## [Yapılacaklar]
a: Adil yargılanma hakkı metnine göre, Anayasa'da bu hakkın kapsamı düzenlenmediği için hakkın kapsam ve içeriği neye göre belirlenmelidir?
b: Adil yargılanma hakkı metnini son cümlesinden sonra devam ettirin.

## [Metin]
----
16. Anılan Anayasa ve Kanun
hükmüne göre, Anayasa Mahkemesine yapılan bir bireysel başvurunun esasının
incelenebilmesi için, kamu gücü tarafından müdahale edildiği iddia edilen
hakkın Anayasa’da güvence altına alınmış olmasının yanı sıra Avrupa İnsan
Hakları Sözleşmesi (Sözleşme) ve Türkiye’nin taraf olduğu ek protokollerinin
kapsamına da girmesi gerekir. Bir başka ifadeyle, Anayasa ve Sözleşme’nin ortak
koruma alanı dışında kalan bir hak ihlali iddiasını içeren başvurunun kabul
edilebilir olduğuna karar verilmesi mümkün değildir (B. No. 2012/1049,
26/3/2013, § 18).
17. Anayasa’nın “Hak arama
hürriyeti” kenar başlıklı 36. maddesinin birinci fıkrası şöyledir:
“Herkes, meşru vasıta ve yollardan faydalanmak
suretiyle yargı mercileri önünde davacı veya davalı olarak iddia ve savunma ile
adil yargılanma hakkına sahiptir.”
18. Sözleşme’nin “Adil
yargılanma hakkı” kenar başlıklı 6. maddesinin ilgili kısmı
şöyledir:
“Herkes medeni hak ve yükümlülükleri ile
ilgili uyuşmazlıklar ya da cezai alanda kendisine yöneltilen suçlamalar
konusunda karar verecek olan, kanunla kurulmuş bağımsız ve tarafsız bir mahkeme
tarafından davasının makul bir süre içinde, hakkaniyete uygun ve açık olarak
görülmesini istemek hakkına sahiptir. ….”
19. Anayasa’nın 36. maddesinin
birinci fıkrasında herkesin meşru vasıta ve yollardan faydalanmak suretiyle
yargı mercileri önünde davacı veya davalı olarak iddia ve savunma ile adil
yargılanma hakkına sahip olduğu belirtilmiştir. Anayasa’da adil yargılanma
hakkının kapsamı düzenlenmediğinden bu hakkın kapsam ve içeriğinin,
Sözleşme’nin “Adil yargılanma hakkı”
kenar başlıklı 6. maddesi çerçevesinde belirlenmesi gerekir (B. No. 2012/13,
2/7/2013, § 38).
----
## [Verilen Kayıtlar]
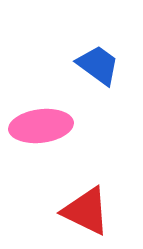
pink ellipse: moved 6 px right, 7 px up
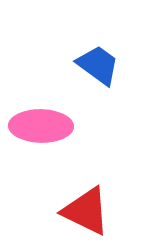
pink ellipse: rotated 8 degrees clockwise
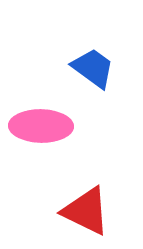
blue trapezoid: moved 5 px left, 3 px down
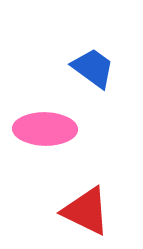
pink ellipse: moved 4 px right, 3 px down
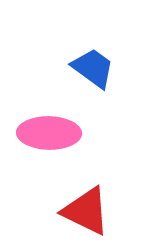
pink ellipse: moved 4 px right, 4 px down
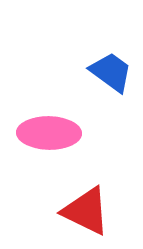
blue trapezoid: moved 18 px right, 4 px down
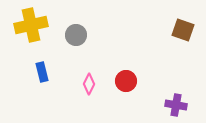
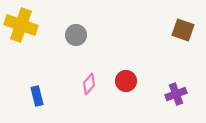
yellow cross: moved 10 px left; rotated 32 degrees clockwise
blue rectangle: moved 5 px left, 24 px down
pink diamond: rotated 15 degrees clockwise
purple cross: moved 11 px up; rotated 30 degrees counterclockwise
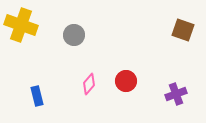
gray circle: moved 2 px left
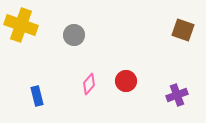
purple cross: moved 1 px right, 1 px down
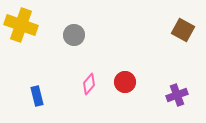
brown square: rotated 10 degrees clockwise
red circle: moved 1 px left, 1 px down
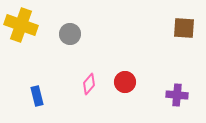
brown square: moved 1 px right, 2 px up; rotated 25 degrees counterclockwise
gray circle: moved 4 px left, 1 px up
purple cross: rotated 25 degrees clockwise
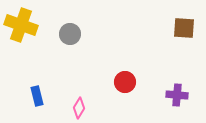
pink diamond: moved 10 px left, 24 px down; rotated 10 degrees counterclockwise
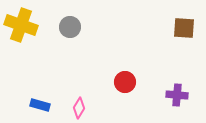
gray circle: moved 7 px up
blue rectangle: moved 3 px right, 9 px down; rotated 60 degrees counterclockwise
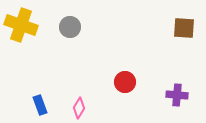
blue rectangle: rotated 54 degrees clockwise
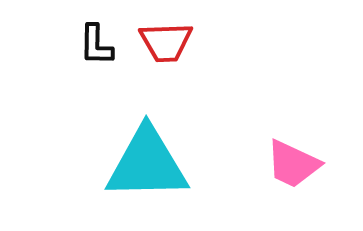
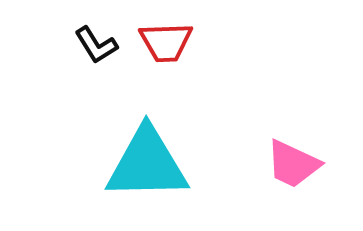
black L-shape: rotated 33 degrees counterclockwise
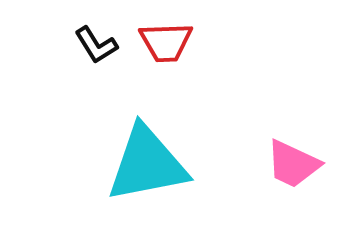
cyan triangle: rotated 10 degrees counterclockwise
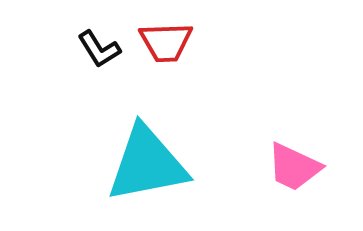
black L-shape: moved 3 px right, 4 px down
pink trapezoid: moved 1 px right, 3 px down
----
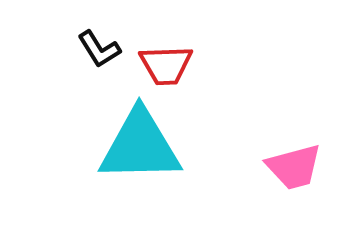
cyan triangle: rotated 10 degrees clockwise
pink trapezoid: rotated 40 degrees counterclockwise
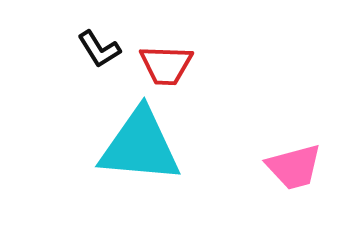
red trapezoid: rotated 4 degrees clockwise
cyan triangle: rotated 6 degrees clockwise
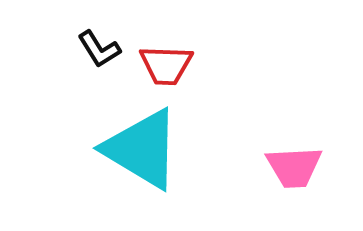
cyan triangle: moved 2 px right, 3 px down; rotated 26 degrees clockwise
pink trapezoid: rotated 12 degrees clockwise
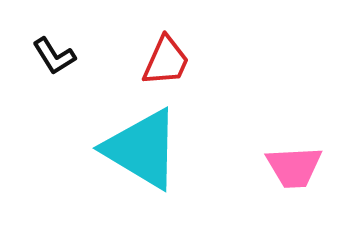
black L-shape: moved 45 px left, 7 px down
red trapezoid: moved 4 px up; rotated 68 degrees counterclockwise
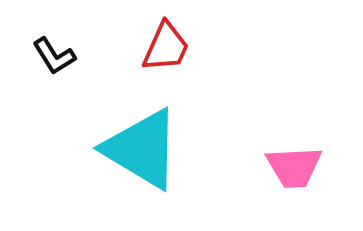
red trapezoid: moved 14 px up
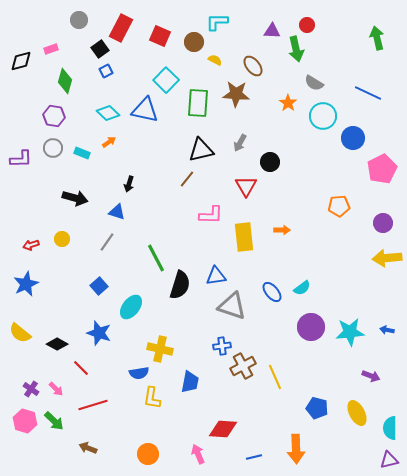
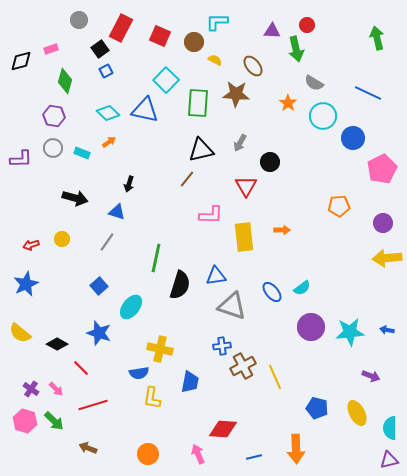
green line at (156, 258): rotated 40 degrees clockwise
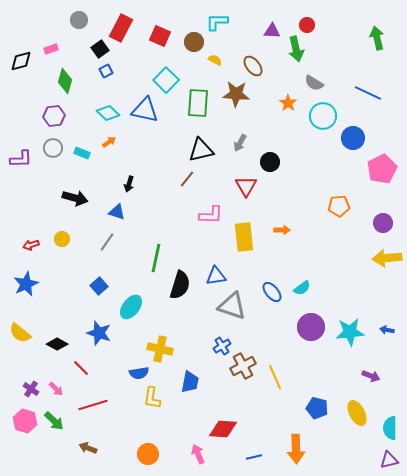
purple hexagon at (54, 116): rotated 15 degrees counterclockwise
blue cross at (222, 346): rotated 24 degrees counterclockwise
----
## [Alıştırma Sonuçları]
a: Sözleşme'nin "Adil yargılanma hakkı" kenar başlıklı 6. maddesi çerçevesinde belirlenmelidir.

b:
20. Sözleşme’nin adil yargılanma
hakkını düzenleyen 6. maddesinde adil yargılanmaya ilişkin hak ve ilkelerin “medeni hak ve yükümlülükler ile ilgili
uyuşmazlıkların” ve bir “suç
isnadının” esasının karara bağlanması esnasında geçerli olduğu
belirtilerek hakkın kapsamı bu konularla sınırlandırılmıştır. Bu ifadeden, hak
arama hürriyetinin ihlal edildiği gerekçesiyle bireysel başvuruda bulunabilmek
için, başvurucunun ya medeni hak ve yükümlülükleriyle ilgili bir uyuşmazlığın
tarafı olması ya da başvurucuya yönelik bir suç isnadı hakkında karar verilmiş
olması gerektiği anlaşılmaktadır (B. No. 2012/917, 16/4/2013, § 21).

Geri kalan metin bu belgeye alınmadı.